Wonka offers a brand new take on Roald Dahl's children's tale. Instead of retelling the story that we've seen in the 1971 Gene Wilder movie Willy Wonka and the Chocolate Factory and Tim Burton's 2005 retread, Paul King's musical Wonka movie recounts one of the chocolatier's very first adventures.
The film sees Timothée Chalamet playing the young chocolatier as he sets out to make a name for himself... drawing plenty of crowds, but also the ire of some local chocolatiers, who want nothing more than to get rid of him.
Need a recap of how this musical extravaganza played out? Read on to find our Wonka ending explained article.
Wonka ending explained: How Willy Wonka built his factory
For most of the movie, Willy Wonka is interested in realizing his childhood dream of setting up shop in the Galerie Gourmet to make his name (and his fortune). Unfortunately, after he arrives in town, he is swindled by Mrs Scrubbit and her henchman, Bleacher.
The Dickensian villains tricked him into signing a hotel room contract that left him liable for a huge bill made up of hidden fees; when he couldn't pay, they threw him down in their washhouse to work off his debt.

Work to complete —
a - Using the Wonka article, explain in one to three sentences why Willy Wonka ends up working in the washhouse.
b - Pick up the Wonka article after its last sentence and write the next part.
The data below comes from a separate source.

Given records —
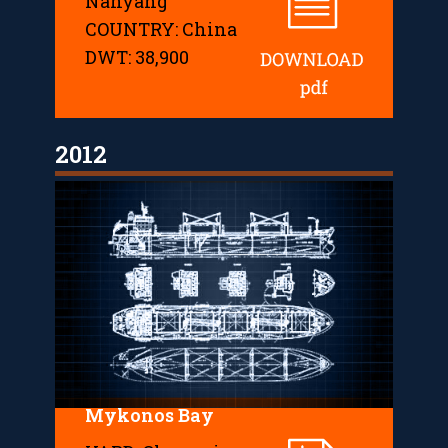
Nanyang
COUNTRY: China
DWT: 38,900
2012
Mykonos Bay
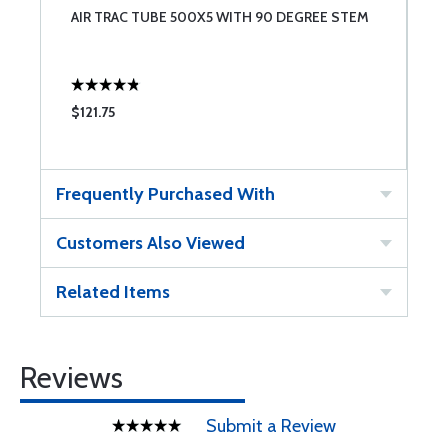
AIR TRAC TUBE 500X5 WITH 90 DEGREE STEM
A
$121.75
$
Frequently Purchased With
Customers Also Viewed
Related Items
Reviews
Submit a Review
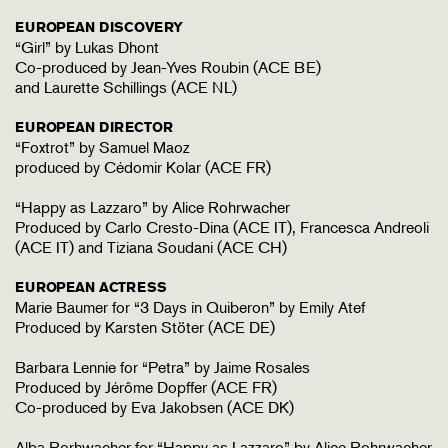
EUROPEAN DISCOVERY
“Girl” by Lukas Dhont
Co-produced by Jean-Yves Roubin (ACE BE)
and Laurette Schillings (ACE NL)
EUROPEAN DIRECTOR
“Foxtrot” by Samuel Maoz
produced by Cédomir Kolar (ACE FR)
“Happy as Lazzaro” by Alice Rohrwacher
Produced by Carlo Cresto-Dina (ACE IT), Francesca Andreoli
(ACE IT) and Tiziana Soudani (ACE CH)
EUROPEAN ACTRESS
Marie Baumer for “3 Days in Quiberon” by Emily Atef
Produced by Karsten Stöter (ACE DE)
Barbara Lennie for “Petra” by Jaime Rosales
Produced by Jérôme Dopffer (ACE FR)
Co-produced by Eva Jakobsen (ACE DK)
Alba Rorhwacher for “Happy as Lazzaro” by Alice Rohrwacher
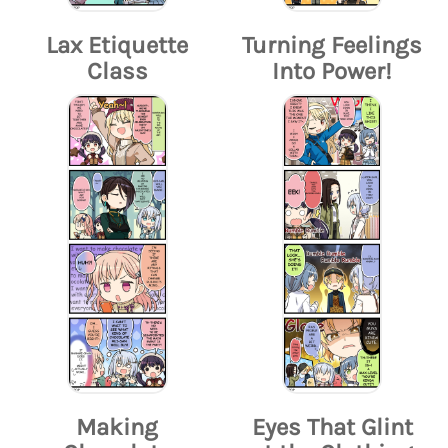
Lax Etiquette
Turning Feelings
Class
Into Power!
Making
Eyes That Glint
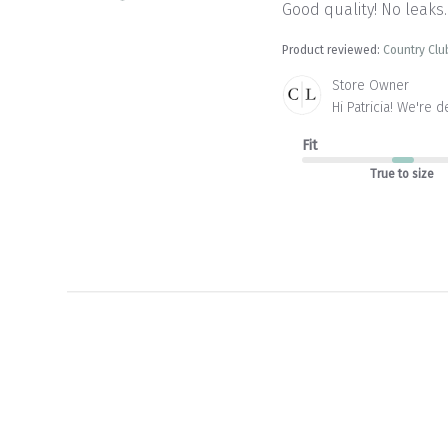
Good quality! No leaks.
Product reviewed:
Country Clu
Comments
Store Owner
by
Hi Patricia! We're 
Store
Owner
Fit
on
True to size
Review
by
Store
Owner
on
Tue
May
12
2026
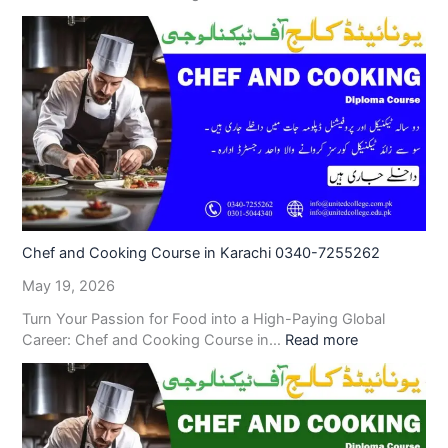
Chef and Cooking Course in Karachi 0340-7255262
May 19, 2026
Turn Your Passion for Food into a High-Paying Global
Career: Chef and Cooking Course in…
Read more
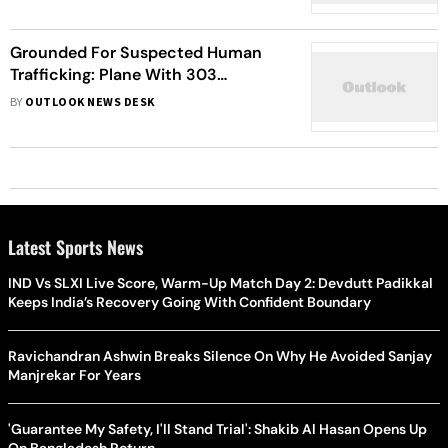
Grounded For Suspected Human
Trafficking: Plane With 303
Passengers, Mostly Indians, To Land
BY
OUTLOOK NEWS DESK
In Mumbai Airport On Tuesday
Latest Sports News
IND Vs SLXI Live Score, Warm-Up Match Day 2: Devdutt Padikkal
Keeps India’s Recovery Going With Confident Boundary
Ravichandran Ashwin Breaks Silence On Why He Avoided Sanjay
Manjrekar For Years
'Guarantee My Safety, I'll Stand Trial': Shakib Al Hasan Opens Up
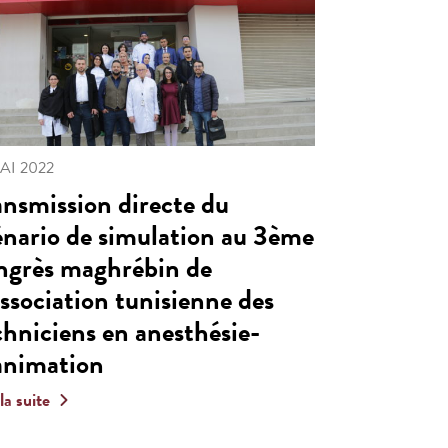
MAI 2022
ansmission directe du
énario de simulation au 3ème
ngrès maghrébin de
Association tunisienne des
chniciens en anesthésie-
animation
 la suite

--

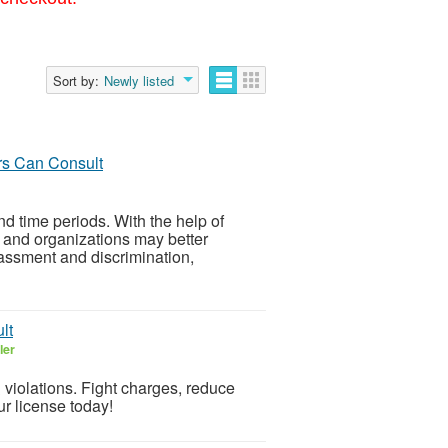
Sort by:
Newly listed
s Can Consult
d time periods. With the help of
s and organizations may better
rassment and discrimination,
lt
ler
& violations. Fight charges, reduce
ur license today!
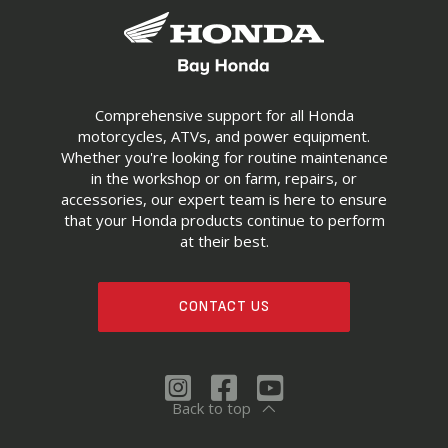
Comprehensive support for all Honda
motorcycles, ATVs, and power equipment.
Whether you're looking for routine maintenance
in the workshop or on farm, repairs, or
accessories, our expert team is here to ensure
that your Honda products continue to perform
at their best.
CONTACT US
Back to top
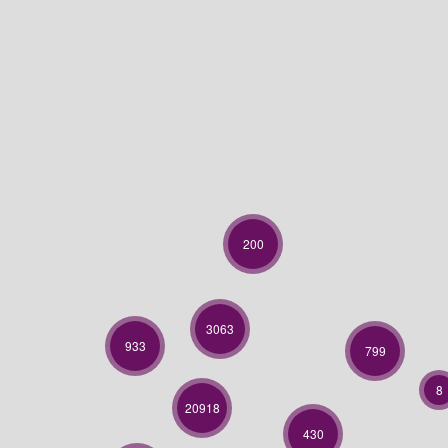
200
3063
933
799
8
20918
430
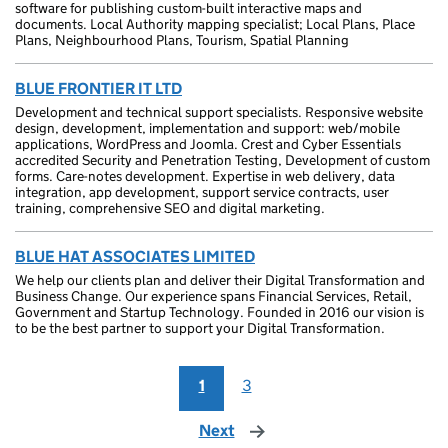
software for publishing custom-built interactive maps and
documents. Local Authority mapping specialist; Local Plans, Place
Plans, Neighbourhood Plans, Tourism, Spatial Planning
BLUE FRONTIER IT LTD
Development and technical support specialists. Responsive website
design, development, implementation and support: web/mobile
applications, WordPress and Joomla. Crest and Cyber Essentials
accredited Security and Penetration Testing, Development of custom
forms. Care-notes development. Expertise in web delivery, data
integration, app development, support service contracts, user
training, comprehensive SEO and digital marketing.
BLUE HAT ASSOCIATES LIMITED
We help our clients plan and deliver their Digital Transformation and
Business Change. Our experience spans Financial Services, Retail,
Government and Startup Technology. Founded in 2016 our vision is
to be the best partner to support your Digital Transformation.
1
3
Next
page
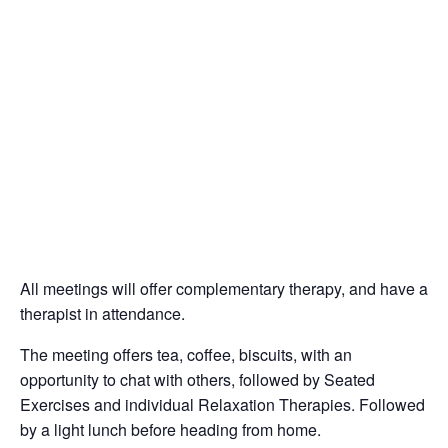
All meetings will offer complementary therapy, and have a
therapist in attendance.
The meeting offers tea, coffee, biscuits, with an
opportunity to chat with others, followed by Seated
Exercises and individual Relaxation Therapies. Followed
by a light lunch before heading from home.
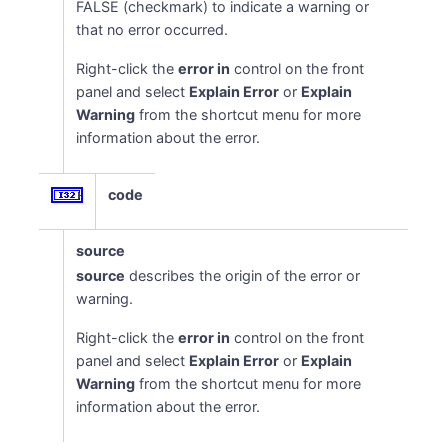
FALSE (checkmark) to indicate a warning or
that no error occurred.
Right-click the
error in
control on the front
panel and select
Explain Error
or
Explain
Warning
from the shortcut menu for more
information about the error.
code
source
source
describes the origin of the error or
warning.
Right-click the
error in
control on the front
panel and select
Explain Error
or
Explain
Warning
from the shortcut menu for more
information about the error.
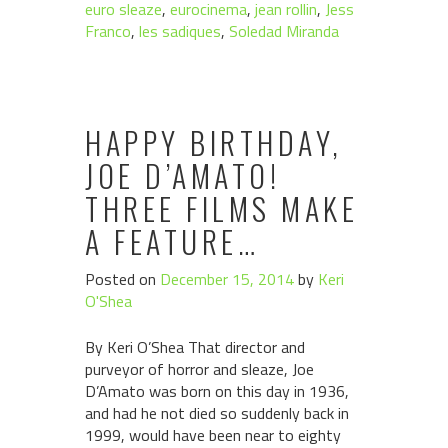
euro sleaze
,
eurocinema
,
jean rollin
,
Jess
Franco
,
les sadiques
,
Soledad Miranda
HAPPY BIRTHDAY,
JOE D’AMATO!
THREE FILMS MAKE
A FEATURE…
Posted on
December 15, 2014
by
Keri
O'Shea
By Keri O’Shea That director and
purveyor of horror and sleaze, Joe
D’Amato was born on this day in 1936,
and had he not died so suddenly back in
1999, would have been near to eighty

Responses —
a - Mrs Scrubbit and Bleacher tricked him into signing a hotel room contract that made him liable for a huge bill of hidden fees. When he couldn't pay it, they threw him into their washhouse to work off the debt.

b -
Despite the pressure from the so-called “Chocolate Cartel”, a group of chocolate magnates who enlist the town’s Chief of Police to thwart Wonka’s every effort at any cost, Wonka eventually gets his wish. With the help of the other washhouse workers, they break out and help him make enough money by selling his chocolates on the streets, using the sewers to navigate the town without being apprehended by the police.
Eventually, he manages to set up a shop. Wonka's magical creations quickly draw in a crowd… but things take a dark turn. It soon turns out that his sweet treats have been sabotaged by Scrubbit and Bleacher (on behalf of the Cartel) as his customers to start sprouting immense amounts of brightly colored hair.
Wonka’s misfortunes don’t end there. The furious shoppers start a riot and demand their money back; in the process, the shop is set on fire. Fickelgruber, Prodnose, and Slugworth (the Cartel members) drop by and offer Wonka the exact amount of money necessary to pay off his and his friends’ debts to Scrubbit and Bleacher… but the catch is that they want him to leave town for good, and stop making chocolate. Reluctantly, he agrees to the deal and boards a boat later on out of town.
Secretly, the Cartel rigged the boat to explode and planned to pay for the release of everyone except Noodle. Slugworth, as it turns out, is Noodle's uncle, and when his brother died, he threw her down Mrs Scrubbit's laundry shoot and told her mother the child had died.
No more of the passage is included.